Большой опыт общения Глорианы с потусторонней силой заключался в перемещении стеклянного пресс-папье примерно на четыре дюйма. Ни ее бабка, ни мать никогда не говорили ей о том, что это зеркало было способно на подобные фокусы. Они возражали Глори, доказывая, что перемещение пресс-папье происходит лишь в ее воображении. Глори упрямилась и однажды попробовала сфокусировать зеркалом солнечный луч на головке шляпной булавки. В момент, когда это удалось, та вдруг улетела со стола, словно выпущенная из невидимой рогатки. Прежде чем Глориана опустила зеркало, солнце вцепилось в гипсовую модель ее руки, подаренную одним поклонником, и перевернуло ее ладонью вверх. После этого она убрала зеркало с глаз долой, в суеверном страхе перед заигрыванием с неизведанным миром. С тех пор она больше ни разу не пыталась перемещать предметы.
Ни один из этих предметов, как она теперь понимала, не был легковоспламенявшимся. Они были способны только… перемещаться. И ни один из них не исчез. Она содрогнулась при мысли о том, как это на нее подействует, когда она направит зеркало на Данте и тот исчезнет у нее на глазах.

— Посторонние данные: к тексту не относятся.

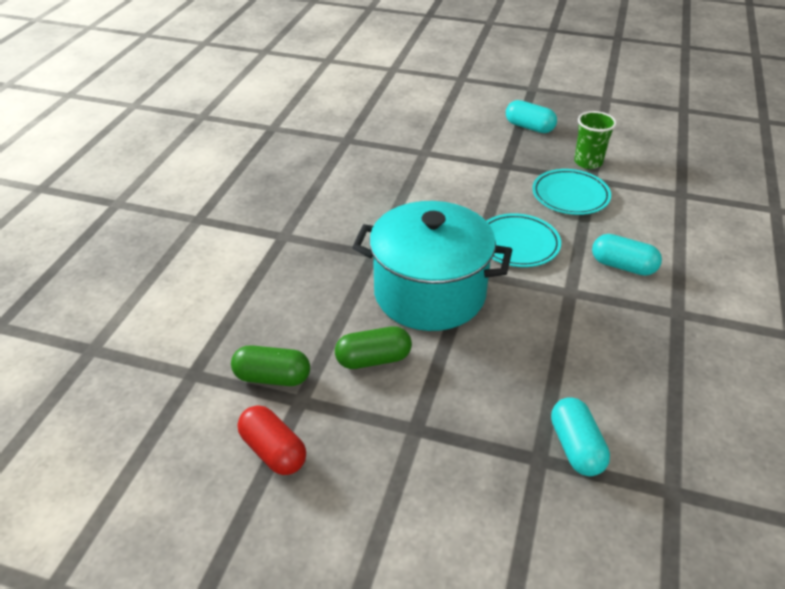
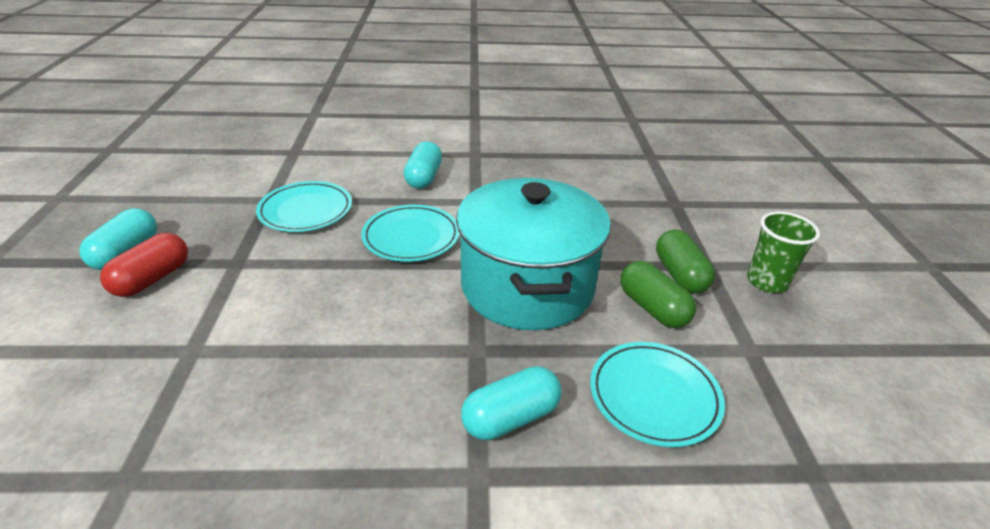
camera: 110 degrees left, 5 degrees down
(272, 377) = (745, 384): green capsule -> green capsule (679, 275)
(273, 451) = (822, 350): red capsule -> red capsule (152, 279)
(291, 323) = (654, 396): none -> turquoise plate
(576, 447) = (650, 189): turquoise capsule -> turquoise capsule (511, 417)
(588, 162) = (230, 203): green cup -> green cup (767, 282)

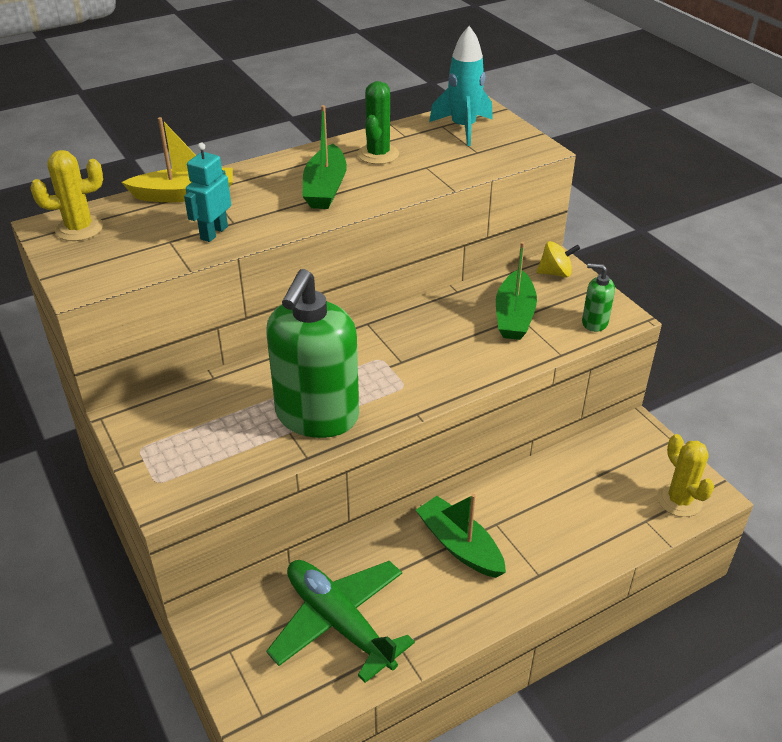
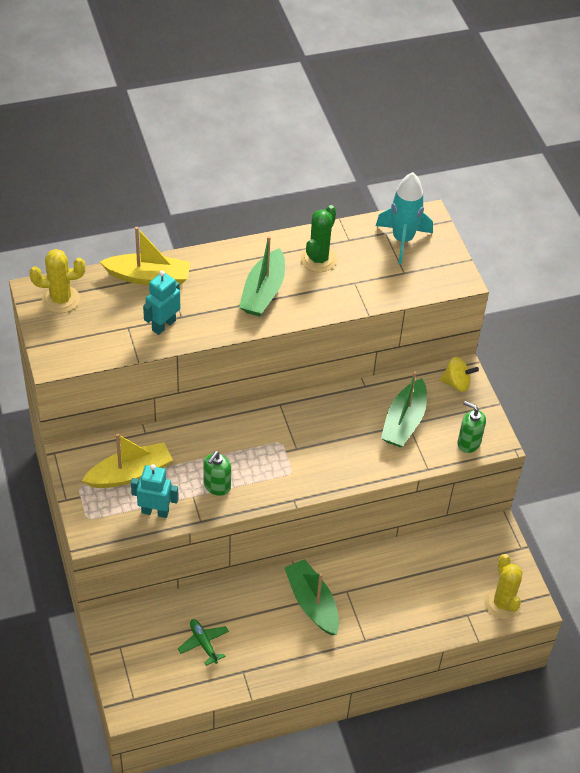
camera: 10 degrees right, 10 degrees up
(203, 423) = (130, 473): none -> yellow boat
(245, 458) = (155, 511): none -> turquoise robot
(317, 416) = (217, 486): green soap dispenser -> green soap dispenser, size x0.43
(339, 622) = (203, 643): green plane -> green plane, size x0.45

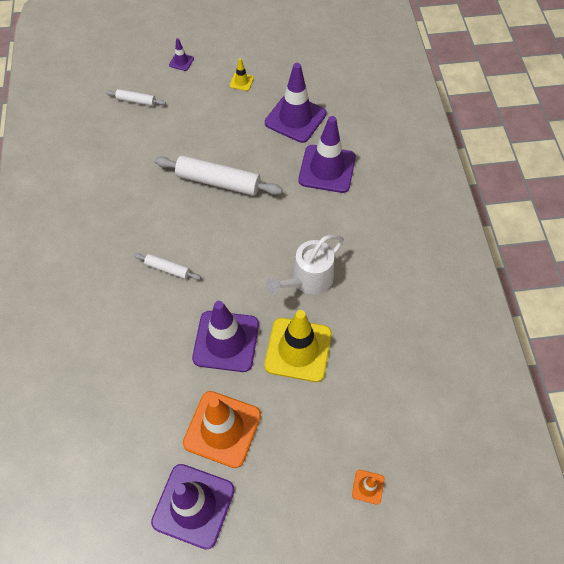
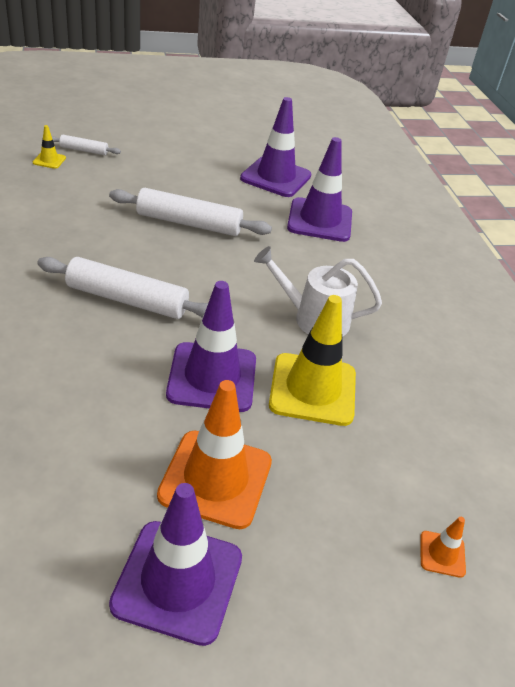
camera: 10 degrees left, 20 degrees down
(168, 269) = (127, 300): white rolling pin -> white rolling pin, size x1.97
(181, 62) = (138, 124): purple traffic cone -> none
(241, 82) = (209, 145): yellow traffic cone -> yellow traffic cone (49, 160)
(307, 280) = (313, 318): white watering can -> white watering can turned 60 degrees clockwise

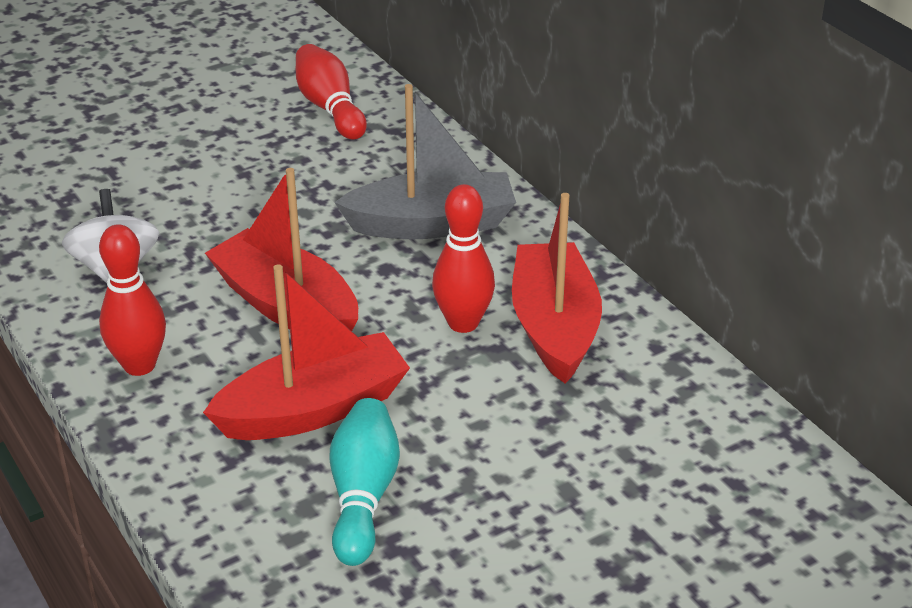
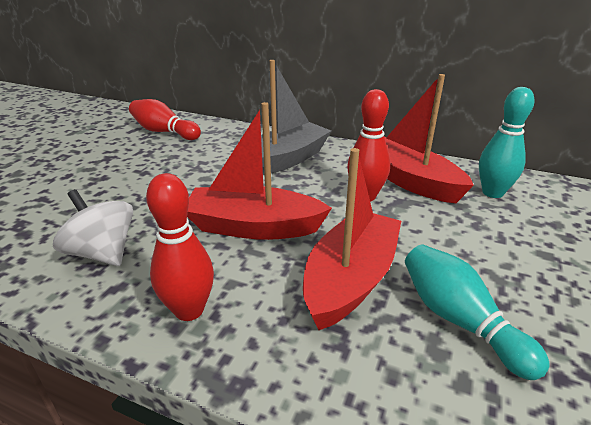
camera: 35 degrees left, 5 degrees down
(640, 393) = (492, 193): none -> turquoise bowling pin

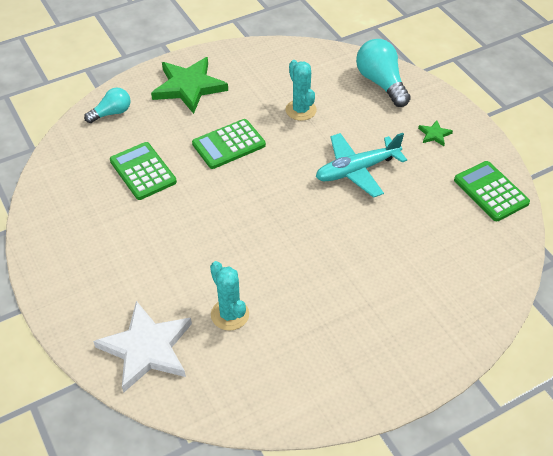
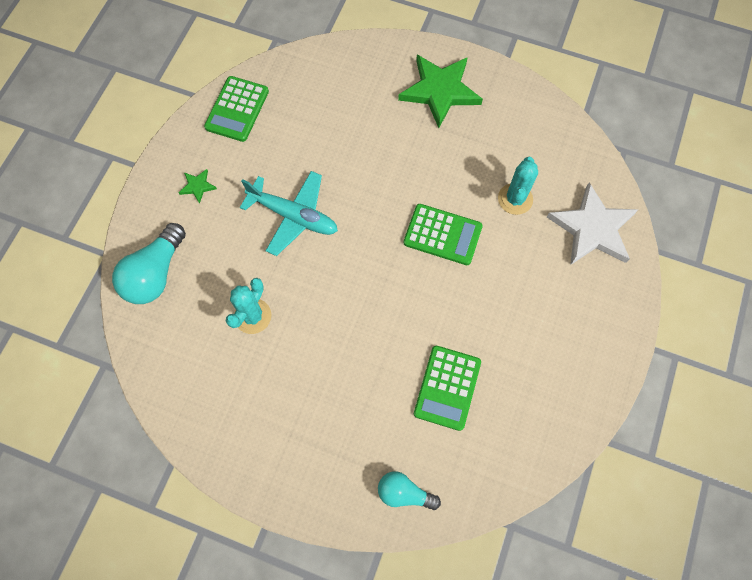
camera: 130 degrees left, 20 degrees up
(188, 87) = (304, 451): green star -> green star (440, 91)
(229, 144) = (351, 342): green calculator -> green calculator (442, 235)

А тихий внутренний голос нашептывал ей: «Он мог бы изменить свои намерения и остаться здесь, если бы увидел, что зеркало не работает». Она тут же отогнала эту мысль.
– Я никогда не отправляла и не получала ни одной из этих вещей по собственной воле.
Данте одобрительно кивнул:
– Значит, можно попытаться сделать это специально, чтобы посмотреть, что из этого получится.
– Можем попробовать с первым же лучом солца. И если не получится с первого раза, можно будет продолжить попытки.
Он бросил взгляд на черепаховый браслет Глорианы.
– Нет, нет, только не его. – Она накрыла браслет рукой. Будь она проклята, если отдаст Елизавете Тюдор все без остатка.
– Но тогда что же? У меня осталась старая одежда. Или, может быть, мой защитный нагрудник?
– Нет. Ничего из того, что принадлежит… что должно вернуться с тобой. Что-нибудь здешнее. Чтобы ты… чтобы ты… – «Чтобы ты взял с собой хоть что-то на память обо мне!» – кричало сердце Глорианы. – Чтобы ты мог показать эту вещь Елизавете в доказательство того, что у тебя было маленькое приключение. – Глориана огляделась вокруг. Увидев край своей рубашки, вдавленной в землю около бедра Данте, она подумала, не отправить ли именно ее – пусть объяснит своей бесценной Елизавете, как попало к нему белье другой женщины! Но в этот момент с луны сошло облако, и она высветила лапу карликового кактуса. Глориана осторожно сорвала его, остерегаясь колючек. – Держу пари, таких кактусов нету вас в… Куда ты должен отправиться?
– В Лондон, – с отсутствующим видом ответил Данте и взял из ее рук кактус. – Кое-кто из возвращавшихся конкистадоров пытался привезти эти странные колючие растения в Испанию, но ни одно из них не выдержало путешествия. Я видел, что от них оставалось, практически ничего, если не считать каких-то темных комков, утыканных колючками. Думаю, что ни один из них даже отдаленно не напоминал этот кактус.
– Пошли вместе с ним письмо с сообщением о том, что ты вернешься, как только завершишь свою работу телохранителя.
– Письмо! Превосходная идея, Глориана. Ди предупреждал меня, что бег времени здесь может отличаться от тамошнего, и она могла бы очень удивиться…
Для Глорианы было очевидно, что все его мысли были сосредоточены на Елизавете, а вовсе не на ней, не на путешествии во времени и не на этих нескольких минутах, которые он провел в обществе Глорианы Карлайл. Ей вдруг захотелось оказаться в темном сумраке своего фургона, где глухо храпит Мод, спрятаться от раздражавших ее противоречивых чувств.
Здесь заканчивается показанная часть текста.